Important considerations when choosing a medical scheme

Before choosing a medical scheme, and an option within that medical scheme, you need to consider the following points:

Needs and financial analysis

When deciding to join a medical scheme, first ask yourself what you can afford to spend on the monthly premium per month. Then look at your and your family’s needs. What is it that you need from your medical scheme?

Membership and solvency ratio

It is very important to look at the scheme’s membership status and solvency ratio. Some schemes have a big member base, but their solvency ratio is far below the required 25%. This means the scheme is likely to have a bigger premium increase at the end of the year. Solvency ratios may drop annually, should a scheme have a bad claims experience that year.

Other schemes’ membership might be small, but the solvency ratio is high, which means enough funds are available and premium increases at the end of the year can be expected to be lower than the average in the market.


It is important to know who the administrator is and how efficient he is in offering assistance, client services and paying out claims.

There are lots of good products in the market, but when it comes to the administration thereof, many schemes fall short.

Ask your broker for assistance with this or visit the Council for Medical Schemes Website.

In-hospital benefits, exclusions and co-payments

Before deciding on which scheme you want to join, you have to look at the cover each one offers you. The most important question is, how are you covered in hospital?

Most schemes cover you at 100% of the National Reference Price List (NHRPL) tariff, better known as the normal medical scheme rate. Other options cover you at 120%, 150%, 200% or even 300%. This means it is ALWAYS vital to negotiate rates with the medical provider (anaesthetist, specialist, doctor, etc.) If you don’t do that, you will be liable for the difference in costs. The other option is to take out an additional product to cover that cost, like Gapcover.

Read the small print! Study your product brochure to make sure of what is excluded on your option. Some schemes will exclude joint replacements or neck and back operations, so it is VERY important to take note of exclusions. You will then know exactly what you are covered for and what not, so that you cannot be “caught with your pants down”.

It is also important to be aware of all co-payments. Many schemes have co-payments (i.e. covered from your pocket) on certain procedures, like gastroscopies, laparoscopies, removal of wisdom teeth, colonoscopies and joint replacements. The co-payments differ from scheme to scheme and also depend on whether the procedure is done in or out of hospital.

Out-of-hospital cover

Most options in the marketplace work with “savings”. These are the so-called New Generation options, where you are given a percentage of your monthly premium upfront for the year. This is available to you immediately, depending on the applicable waiting period.

These “savings” will be used for almost everything outside of hospitalisation and also for any co-payment you might have. Once the savings have been depleted for the year, you will have to pay for the out-of-hospital expenses out of your own pocket. Some products have built-in threshold levels, which can be to your advantage should your claims be high.

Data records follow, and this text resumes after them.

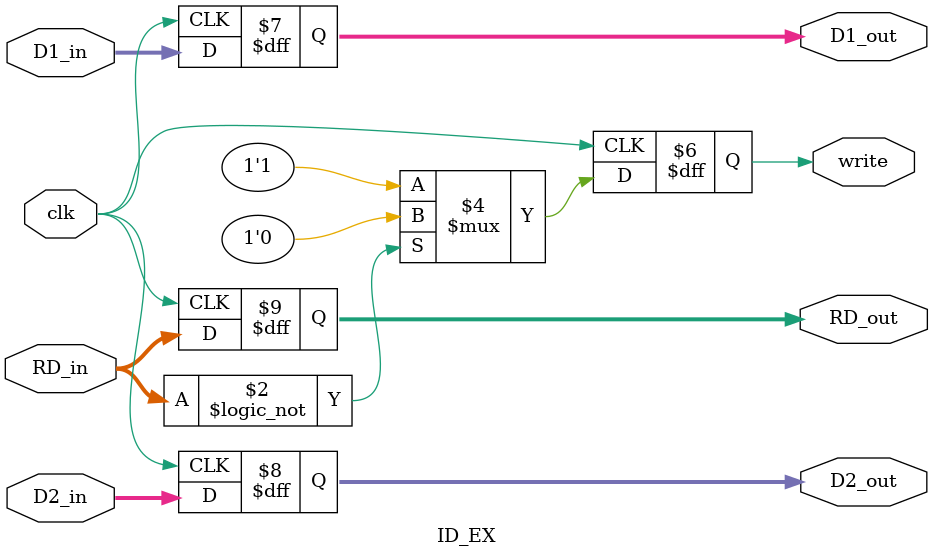
<source format=v>

module ID_EX (
	input [31:0] D1_in,
	input [31:0] D2_in,
	input [4:0] RD_in,
	input clk,
	output reg write,
	output reg [31:0] D1_out,
	output reg [31:0] D2_out,
	output reg [4:0] RD_out);

	always @ (posedge clk)
	begin
		D1_out <= D1_in;
		D2_out <= D2_in;
		RD_out <= RD_in;
		if(RD_in[4:0]==0)		
			write <= 1'b0;
		else 
			write <= 1'b1;

	end

endmodule
</source>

These are usually the Comprehensive options.

You could also decide to join a Network/Capitation option, where you have to make use of a specific service provider like Care Cross, Primecure, Keycare etc. The advantage of these options is that you can make use of that network GP and dentist as many times as you like, as the consultations are unlimited.

Chronic medication

When it comes to chronic medication, first make sure it is covered on the option you want to join. Make 100% sure your condition is regarded as a chronic condition and then that the medication you use is also covered.

Most people join an option because it covers their condition, but when it comes to the medication, the scheme says it is not on their formulary and is not covered. They will then request you to use an alternative. If that is not possible, they will pay you the rand amount for the alternative and you will be liable for the difference in cost.

Oncology, dialysis and HIV

You also have to make sure how the scheme and option cover oncology, dialysis and HIV. Most schemes have specific benefit programmes for these conditions, which offer good cover, but it is important to make sure exactly what that cover is.